PROVIDED MATERIAL:
_ _ _ _ _ _ _
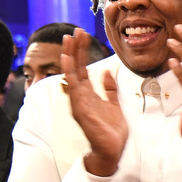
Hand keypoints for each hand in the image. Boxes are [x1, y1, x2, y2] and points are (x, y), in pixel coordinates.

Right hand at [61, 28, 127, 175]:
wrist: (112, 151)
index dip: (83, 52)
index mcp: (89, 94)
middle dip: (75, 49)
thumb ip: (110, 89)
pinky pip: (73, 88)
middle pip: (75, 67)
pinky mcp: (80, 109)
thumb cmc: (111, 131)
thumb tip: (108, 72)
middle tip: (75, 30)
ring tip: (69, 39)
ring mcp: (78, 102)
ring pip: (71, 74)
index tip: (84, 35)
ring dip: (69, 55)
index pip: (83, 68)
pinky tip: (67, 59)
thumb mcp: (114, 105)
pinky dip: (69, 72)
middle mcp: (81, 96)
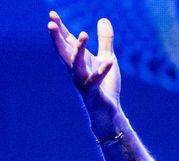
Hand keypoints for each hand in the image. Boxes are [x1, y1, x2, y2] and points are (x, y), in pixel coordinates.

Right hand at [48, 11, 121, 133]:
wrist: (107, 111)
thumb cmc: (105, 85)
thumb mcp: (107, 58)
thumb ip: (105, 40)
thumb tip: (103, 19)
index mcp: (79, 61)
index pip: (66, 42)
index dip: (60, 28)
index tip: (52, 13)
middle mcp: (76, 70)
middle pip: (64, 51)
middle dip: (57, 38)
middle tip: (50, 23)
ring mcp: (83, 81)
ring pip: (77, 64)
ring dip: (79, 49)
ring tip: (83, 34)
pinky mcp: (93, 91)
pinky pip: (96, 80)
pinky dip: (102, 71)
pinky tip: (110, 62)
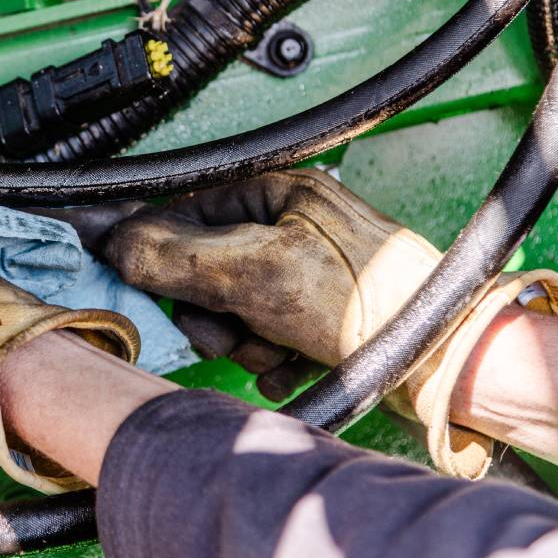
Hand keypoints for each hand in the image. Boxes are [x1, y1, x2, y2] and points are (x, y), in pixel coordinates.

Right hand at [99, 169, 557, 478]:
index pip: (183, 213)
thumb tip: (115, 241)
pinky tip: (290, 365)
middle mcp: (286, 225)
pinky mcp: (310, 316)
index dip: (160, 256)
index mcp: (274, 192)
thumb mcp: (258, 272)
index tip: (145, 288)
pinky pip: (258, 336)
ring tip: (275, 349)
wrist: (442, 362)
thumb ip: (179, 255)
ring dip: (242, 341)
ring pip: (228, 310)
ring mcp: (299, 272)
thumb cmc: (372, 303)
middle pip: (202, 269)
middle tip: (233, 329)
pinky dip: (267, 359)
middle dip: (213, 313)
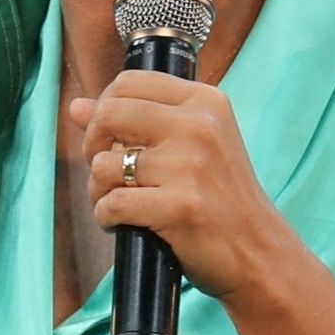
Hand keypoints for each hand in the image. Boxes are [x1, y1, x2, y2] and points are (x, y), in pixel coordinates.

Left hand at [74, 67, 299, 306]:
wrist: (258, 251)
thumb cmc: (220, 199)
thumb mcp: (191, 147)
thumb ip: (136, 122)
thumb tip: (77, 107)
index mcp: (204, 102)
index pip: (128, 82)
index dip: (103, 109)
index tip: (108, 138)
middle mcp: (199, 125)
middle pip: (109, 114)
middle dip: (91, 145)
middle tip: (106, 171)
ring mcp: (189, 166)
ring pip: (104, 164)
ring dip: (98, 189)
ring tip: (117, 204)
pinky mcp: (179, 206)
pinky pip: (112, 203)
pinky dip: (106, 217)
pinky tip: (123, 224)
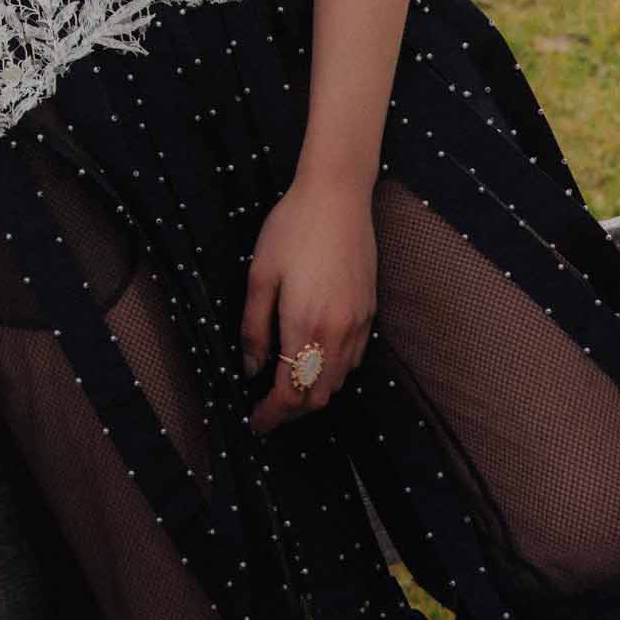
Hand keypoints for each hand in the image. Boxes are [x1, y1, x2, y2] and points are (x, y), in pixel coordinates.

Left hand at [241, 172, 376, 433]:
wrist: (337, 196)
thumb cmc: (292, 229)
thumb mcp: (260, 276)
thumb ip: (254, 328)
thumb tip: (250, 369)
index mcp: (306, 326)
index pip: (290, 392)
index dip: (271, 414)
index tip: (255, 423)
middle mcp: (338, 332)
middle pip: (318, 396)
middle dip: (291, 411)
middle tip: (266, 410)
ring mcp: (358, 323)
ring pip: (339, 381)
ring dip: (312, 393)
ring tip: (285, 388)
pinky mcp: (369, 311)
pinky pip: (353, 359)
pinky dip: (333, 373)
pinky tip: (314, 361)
_ _ _ _ _ _ _
PROBLEM DETAILS: Exclude every picture, then reproduce the remaining data character for character.

OUTPUT OF THE TASK:
Hand keypoints for each hand in the image. Boxes are [x1, y1, x2, y2] and points are (x, y), in pixel coordinates.

Right hand at [61, 28, 127, 175]:
wrist: (112, 151)
index dip: (83, 52)
index mcp: (89, 94)
middle dip: (75, 49)
thumb ip: (110, 89)
pinky pip: (73, 88)
middle pip: (75, 67)
pinky mcp: (80, 109)
thumb cmc: (111, 131)
thumb tip: (108, 72)
middle tip: (75, 30)
ring tip: (69, 39)
ring mcp: (78, 102)
ring pip: (71, 74)
index tip: (84, 35)
ring dip: (69, 55)
index pip: (83, 68)
pinky tip: (67, 59)
thumb mcp: (114, 105)
pinky dip: (69, 72)
middle mcp: (81, 96)
Hand keypoints for each hand in the image. Boxes are [x1, y1, x2, y2] and points are (x, y), in pixel coordinates.

Right hand at [48, 11, 121, 133]:
wrist: (107, 111)
thumb cmc: (105, 85)
thumb mcp: (107, 58)
thumb ip: (105, 40)
thumb tip: (103, 19)
index mcp: (79, 61)
index pip: (66, 42)
index dip: (60, 28)
index tip: (52, 13)
middle mcp: (76, 70)
middle pip: (64, 51)
middle dip: (57, 38)
middle tip: (50, 23)
ring mcp: (83, 81)
ring pip: (77, 64)
ring dip: (79, 49)
ring tip: (83, 34)
pinky mcp: (93, 91)
pinky pip: (96, 80)
pinky dip: (102, 71)
pinky tip: (110, 62)
Hand keypoints for each hand in the image. Boxes are [x1, y1, x2, y2] and points are (x, y), in pixel coordinates.

Right hand at [99, 169, 557, 478]:
index pip: (183, 213)
thumb tip: (115, 241)
pinky tip: (290, 365)
middle mcp: (286, 225)
pinky mcp: (310, 316)
index dip: (160, 256)
index mcp: (274, 192)
thumb mcp: (258, 272)
index tip: (145, 288)
pinky pip: (258, 336)
ring tip: (275, 349)
wrist: (442, 362)
thumb ip: (179, 255)
ring dip: (242, 341)
ring pip: (228, 310)
ring mcp: (299, 272)
thumb cmc: (372, 303)
middle pip: (202, 269)
middle tip: (233, 329)
pinky dip: (267, 359)
middle dip: (213, 313)
Hand keypoints for each hand in the image. Boxes are [x1, y1, x2, y2] and points are (x, y), in pixel coordinates.

Left hand at [74, 67, 299, 306]:
wrist: (258, 251)
thumb cmc: (220, 199)
thumb mcp: (191, 147)
thumb ip: (136, 122)
thumb tip: (77, 107)
index mcp: (204, 102)
index pip: (128, 82)
index dip: (103, 109)
index tip: (108, 138)
middle mcp: (199, 125)
middle pip: (109, 114)
middle dip: (91, 145)
middle tip: (106, 171)
ring mcp: (189, 166)
ring pip: (104, 164)
ring dip: (98, 189)
ring tip: (117, 204)
pinky mcp: (179, 206)
pinky pip: (112, 203)
pinky dip: (106, 217)
pinky tip: (123, 224)
Hand keypoints for each hand in the image. Boxes are [x1, y1, x2, y2] and points are (x, y), in pixel coordinates.

Left hand at [241, 172, 376, 433]:
wrist: (337, 196)
thumb cmc: (292, 229)
thumb mcp: (260, 276)
thumb ip: (254, 328)
thumb tip: (250, 369)
index mcp: (306, 326)
index pip: (290, 392)
index dip: (271, 414)
index tip: (255, 423)
middle mcp: (338, 332)
middle pip: (318, 396)
middle dip: (291, 411)
middle tip: (266, 410)
ring mcp: (358, 323)
ring pip: (339, 381)
ring dip: (312, 393)
ring tip: (285, 388)
pinky mcp: (369, 311)
pinky pip: (353, 359)
pinky dip: (333, 373)
pinky tip: (314, 361)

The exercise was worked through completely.